→ Fragmento proporcionado
Si bien el sincociclotrón de Lawrence fue de gran ayuda para quienes estudiaban los rayos cósmicos, ya que produjo muchos piones por pedido, toda una serie de nuevas y exóticas partículas llamó la atención de los físicos. Simplemente su máquina no era tan poderosa como para producir algo tan pesado y extraño, ya que su campo magnético era limitado, al igual que el diámetro de los polos del imán.  

Una vez que las partículas aceleradas alcanzaban cierta energía, sus órbitas rebasaban los polos. Entonces había que idear una manera de acumular más energía. Por un lado, era imposible construir un imán mayor que el de 4.6 m de Lawrence. Además de modificar la frecuencia del voltaje de aceleración, a fin de no perder la armonía con el impulso energético que recibían cada vez más las partículas, se aumentó el campo magnético. Cada vez que tales partículas ganaban energía se hacía más fuerte el campo, lo cual permitiría mantenerlas en órbita y evitar que entraran en una espiral sin retorno. 

¿Y por qué no dejar de pensar en un imán cada vez más grande e imposible? ¿Qué tal si se fabricaban unos más pequeños y de disponían en forma de anillo, cada uno como una especie de C? De esta manera las partículas viajarían en un tubo circular al vacío, comprendido dentro de los imanes, y aquéllas serían aceleradas cada vuelta por un voltaje alternado de frecuencia variable, que se aplicaría en uno o varios sitios alrededor del anillo.

→ Problemas y tareas
1. Responde según el fragmento sobre el sincrociclotrón de Lawrence:
(a) ¿Qué tamaño tenía el imán de Lawrence?
(b) ¿Qué pasaba con las órbitas de las partículas aceleradas al alcanzar cierta energía?
(c) ¿Qué forma tendría cada uno de los imanes más pequeños dispuestos en anillo?
2. Devuelve sin cambios el pasaje del fragmento que va de "Una vez que" a "espiral sin retorno.", ambos incluidos.
Las líneas provienen de una fuente distinta a la del fragmento.

→ Líneas proporcionadas
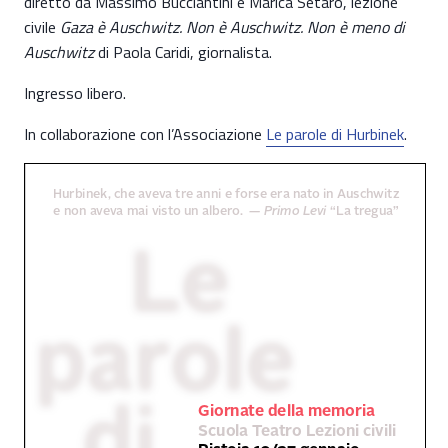
diretto da Massimo Bucciantini e Marica Setaro, lezione
civile
Gaza è Auschwitz. Non è Auschwitz. Non è meno di
Auschwitz
di Paola Caridi, giornalista.
Ingresso libero.
In collaborazione con l’Associazione
Le parole di Hurbinek
.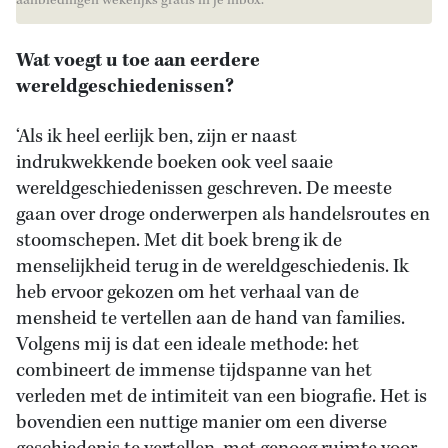
aanbiedingen wekelijks gratis in je inbox.
Wat voegt u toe aan eerdere
wereldgeschiedenissen?
‘Als ik heel eerlijk ben, zijn er naast
indrukwekkende boeken ook veel saaie
wereldgeschiedenissen geschreven. De meeste
gaan over droge onderwerpen als handelsroutes en
stoomschepen. Met dit boek breng ik de
menselijkheid terug in de wereldgeschiedenis. Ik
heb ervoor gekozen om het verhaal van de
mensheid te vertellen aan de hand van families.
Volgens mij is dat een ideale methode: het
combineert de immense tijdspanne van het
verleden met de intimiteit van een biografie. Het is
bovendien een nuttige manier om een diverse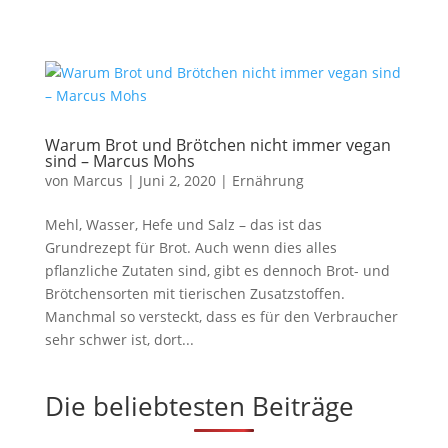
Warum Brot und Brötchen nicht immer vegan
sind – Marcus Mohs
von
Marcus
|
Juni 2, 2020
|
Ernährung
Mehl, Wasser, Hefe und Salz – das ist das
Grundrezept für Brot. Auch wenn dies alles
pflanzliche Zutaten sind, gibt es dennoch Brot- und
Brötchensorten mit tierischen Zusatzstoffen.
Manchmal so versteckt, dass es für den Verbraucher
sehr schwer ist, dort...
Die beliebtesten Beiträge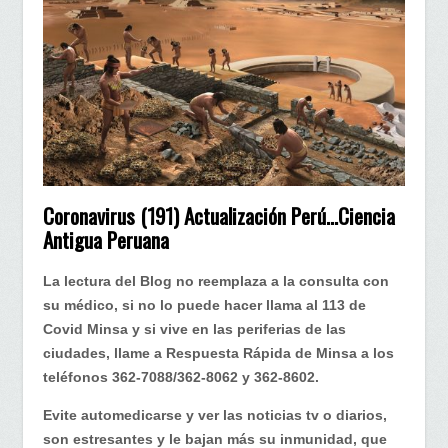
Ciencia
Antigua
Peruana
Coronavirus (191) Actualización Perú…Ciencia
Antigua Peruana
La lectura del Blog no reemplaza a la consulta con
su médico, si no lo puede hacer llama al 113 de
Covid Minsa y si vive en las periferias de las
ciudades, llame a Respuesta Rápida de Minsa a los
teléfonos 362-7088/362-8062 y 362-8602.
Evite automedicarse y ver las noticias tv o diarios,
son estresantes y le bajan más su inmunidad, que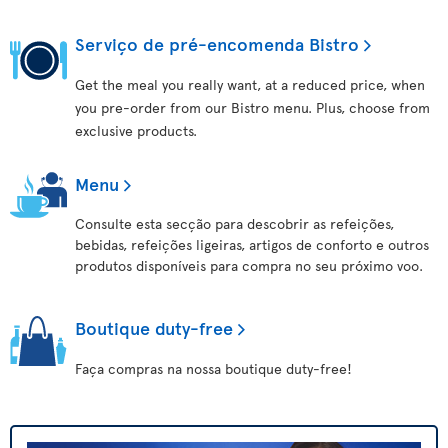
Serviço de pré-encomenda Bistro
Get the meal you really want, at a reduced price, when
you pre-order from our Bistro menu. Plus, choose from
exclusive products.
Menu
Consulte esta secção para descobrir as refeições,
bebidas, refeições ligeiras, artigos de conforto e outros
produtos disponíveis para compra no seu próximo voo.
Boutique duty-free
Faça compras na nossa boutique duty-free!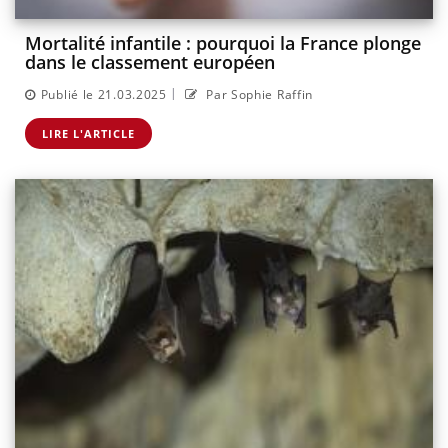
Mortalité infantile : pourquoi la France plonge
dans le classement européen
|
Publié le 21.03.2025
Par Sophie Raffin
LIRE L'ARTICLE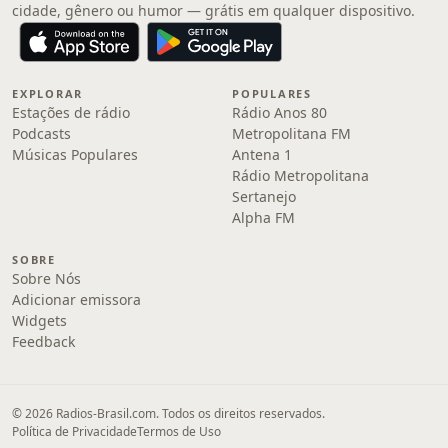
cidade, gênero ou humor — grátis em qualquer dispositivo.
EXPLORAR
POPULARES
Estações de rádio
Rádio Anos 80
Podcasts
Metropolitana FM
Músicas Populares
Antena 1
Rádio Metropolitana
Sertanejo
Alpha FM
SOBRE
Sobre Nós
Adicionar emissora
Widgets
Feedback
© 2026 Radios-Brasil.com. Todos os direitos reservados.
Política de Privacidade
Termos de Uso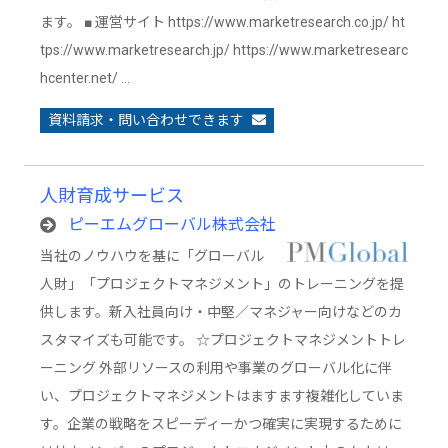
ます。 ■ 運営サイト https://www.marketresearch.co.jp/ ht
tps://www.marketresearch.jp/ https://www.marketresearc
hcenter.net/ …
資料請求・問い合わせできます
人財育成サービス
ピーエムグローバル株式会社
当社のノウハウを基に「グローバル
人財」「プロジェクトマネジメント」のトレーニングを提
供します。新入社員向け・中堅／マネジャー向けなどのカ
スタマイズも可能です。 ☆プロジェクトマネジメントトレ
ーニング 外部リソースの利用や事業のグローバル化に伴
い、プロジェクトマネジメントはますます複雑化していま
す。企業の戦略をスピーディーかつ確実に実現するために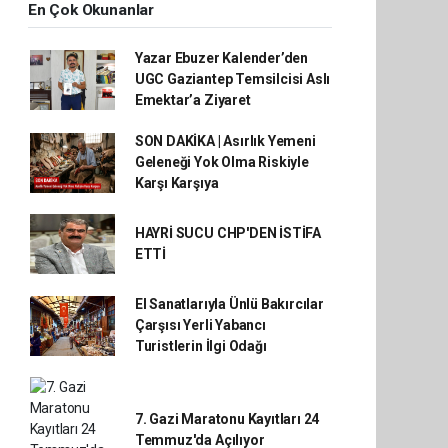
En Çok Okunanlar
Yazar Ebuzer Kalender’den
UGC Gaziantep Temsilcisi Aslı
Emektar’a Ziyaret
SON DAKİKA | Asırlık Yemeni
Geleneği Yok Olma Riskiyle
Karşı Karşıya
HAYRİ SUCU CHP'DEN İSTİFA
ETTİ
El Sanatlarıyla Ünlü Bakırcılar
Çarşısı Yerli Yabancı
Turistlerin İlgi Odağı
7. Gazi Maratonu Kayıtları 24
Temmuz'da Açılıyor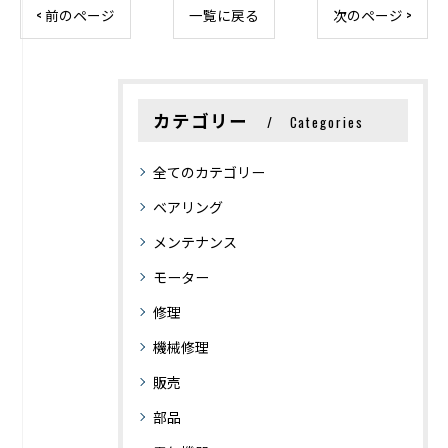
< 前のページ
一覧に戻る
次のページ >
カテゴリー
Categories
全てのカテゴリー
ベアリング
メンテナンス
モーター
修理
機械修理
販売
部品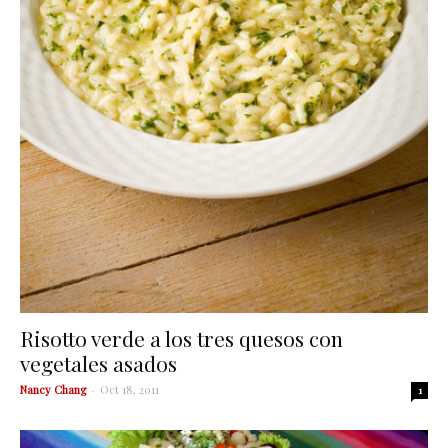
Risotto verde a los tres quesos con
vegetales asados
Nancy Chang
-
Oct 18, 2011
1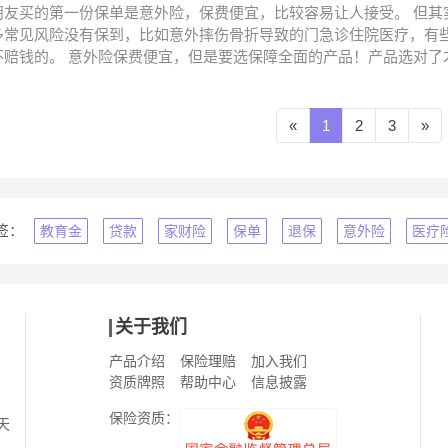
朋友买的第一份保单是意外险，保费便宜，比较容易让人接受。 但其
多常见风险没有保到，比如意外摔伤骨折导致的门急诊住院医疗，有些
不赔钱的。 意外险保费便宜，但是要选保障全面的产品！产品选对了
«
1
2
3
»
签：
教育金
贷款
家财险
保单
退保
意外险
医疗
关于我们
产品介绍
保险理赔
加入我们
资质牌照
帮助中心
信息披露
保险资质：
天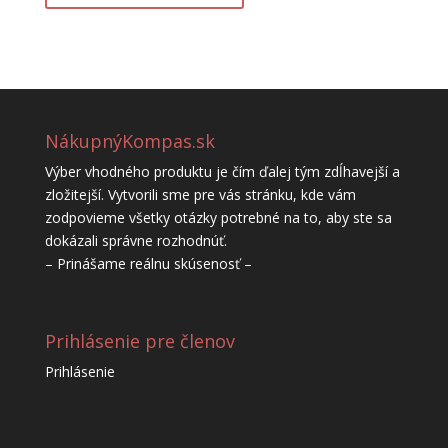
NákupnýKompas.sk
Výber vhodného produktu je čím ďalej tým zdĺhavejší a
zložitejší. Vytvorili sme pre vás stránku, kde vám
zodpovieme všetky otázky potrebné na to, aby ste sa
dokázali správne rozhodnúť.
– Prinášame reálnu skúsenosť –
Prihlásenie pre členov
Prihlásenie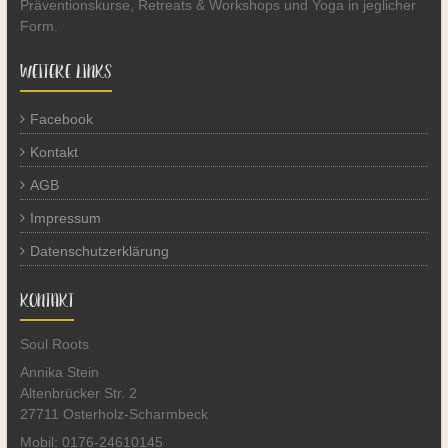
Präventionskurse, Retreats & Workshops und Yoga in jeglicher
Form.
WEITERE LINKS
Facebook
Kontakt
AGB
Impressum
Datenschutzerklärung
KONTAKT
Soul Roots
Annika Stein
Altenbrücker Str. 2
27711 Osterholz-Scharmbeck
Mobil: 0176-24610145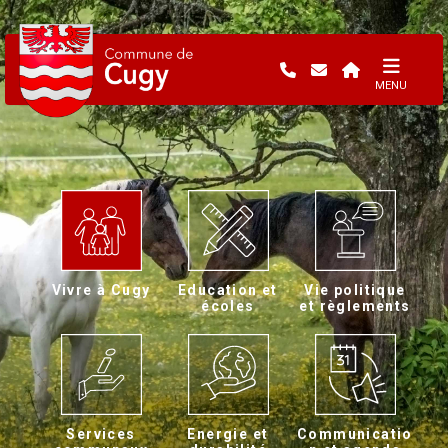
MENU
Vivre à Cugy
Education et
Vie politique
écoles
et règlements
Services
Energie et
Communicatio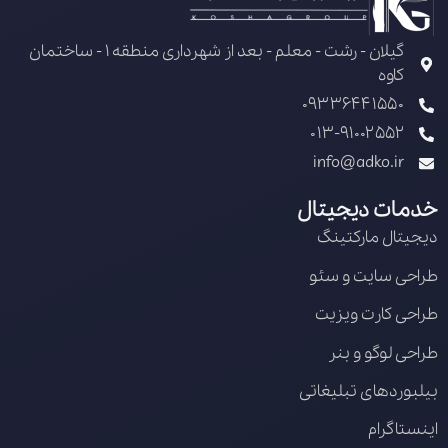
گیلان - رشت - معلم - بعد از شهرداری منطقه 1 - ساختمان
کاوه
09336441550
013-91002552
info@adko.ir
خدمات دیجیتال
دیجیتال مارکتینگ
طراحی سایت و سئو
طراحی کارت ویزیت
طراحی لوگو و بنر
بیلبوردهای تبلیغاتی
اینستاگرام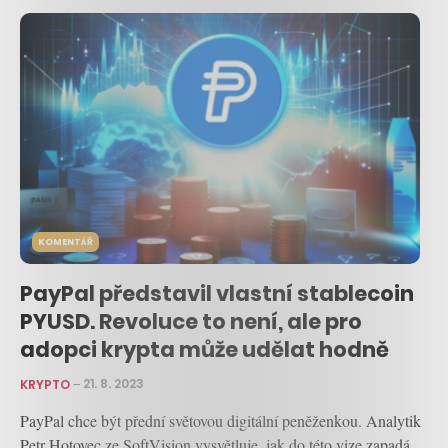
KOMENTÁŘ
PayPal představil vlastní stablecoin
PYUSD. Revoluce to není, ale pro
adopci krypta může udělat hodně
KRYPTO
–
21. 8. 2023
PayPal chce být přední světovou digitální peněženkou. Analytik
Petr Hotovec ze SoftVision vysvětluje, jak do této vize zapadá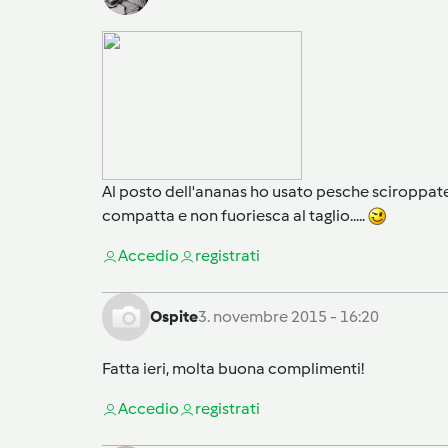
Al posto dell'ananas ho usato pesche sciroppate
compatta e non fuoriesca al taglio.....
Accedi
o
registrati
Ospite
3. novembre 2015 - 16:20
Fatta ieri, molta buona complimenti!
Accedi
o
registrati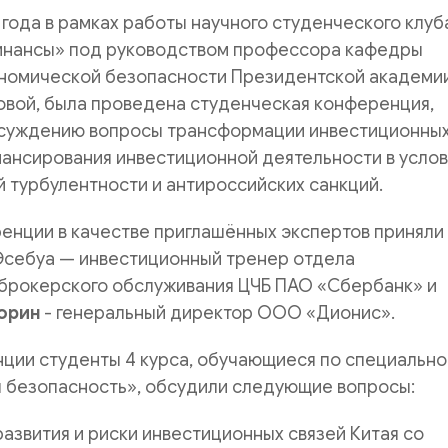
 года в рамках работы научного студенческого клуб
инансы» под руководством профессора кафедры
ономической безопасности Президентской академии
овой, была проведена студенческая конференция,
суждению вопросы трансформации инвестиционны
ансирования инвестиционной деятельности в услов
 турбулентности и антироссийских санкций.
енции в качестве приглашённых экспертов приняли
 Эсебуа — инвестиционный тренер отдела
брокерского обслуживания ЦЧБ ПАО «Сбербанк» и
орин
- генеральный директор ООО «Дионис».
ции студенты 4 курса, обучающиеся по специально
 безопасность», обсудили следующие вопросы:
азвития и риски инвестиционных связей Китая со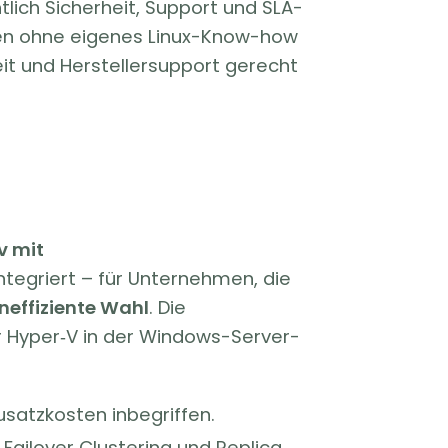
ich Sicherheit, Support und SLA-
ren ohne eigenes Linux-Know-how
eit und Herstellersupport gerecht
v mit
ntegriert – für Unternehmen, die
neffiziente Wahl
. Die
ür Hyper‑V in der Windows-Server-
satzkosten inbegriffen.
Failover Clustering und Replica.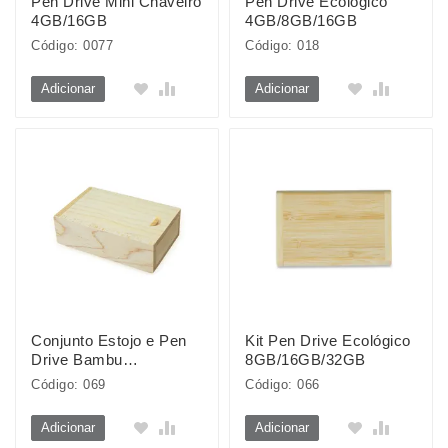
Pen Drive Mini Chaveiro
Pen Drive Ecológico
4GB/16GB
4GB/8GB/16GB
Código: 0077
Código: 018
Adicionar
Adicionar
Conjunto Estojo e Pen
Kit Pen Drive Ecológico
Drive Bambu
8GB/16GB/32GB
4GB/8GB/16GB/32GB
Código: 069
Código: 066
Adicionar
Adicionar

→ Respuestas por tarea
1.
(a) 4.6 m.
(b) Rebasaban los polos.
(c) Una especie de C.

2.
Una vez que las partículas aceleradas alcanzaban cierta energía, sus órbitas rebasaban los polos. Entonces había que idear una manera de acumular más energía. Por un lado, era imposible construir un imán mayor que el de 4.6 m de Lawrence. Además de modificar la frecuencia del voltaje de aceleración, a fin de no perder la armonía con el impulso energético que recibían cada vez más las partículas, se aumentó el campo magnético. Cada vez que tales partículas ganaban energía se hacía más fuerte el campo, lo cual permitiría mantenerlas en órbita y evitar que entraran en una espiral sin retorno.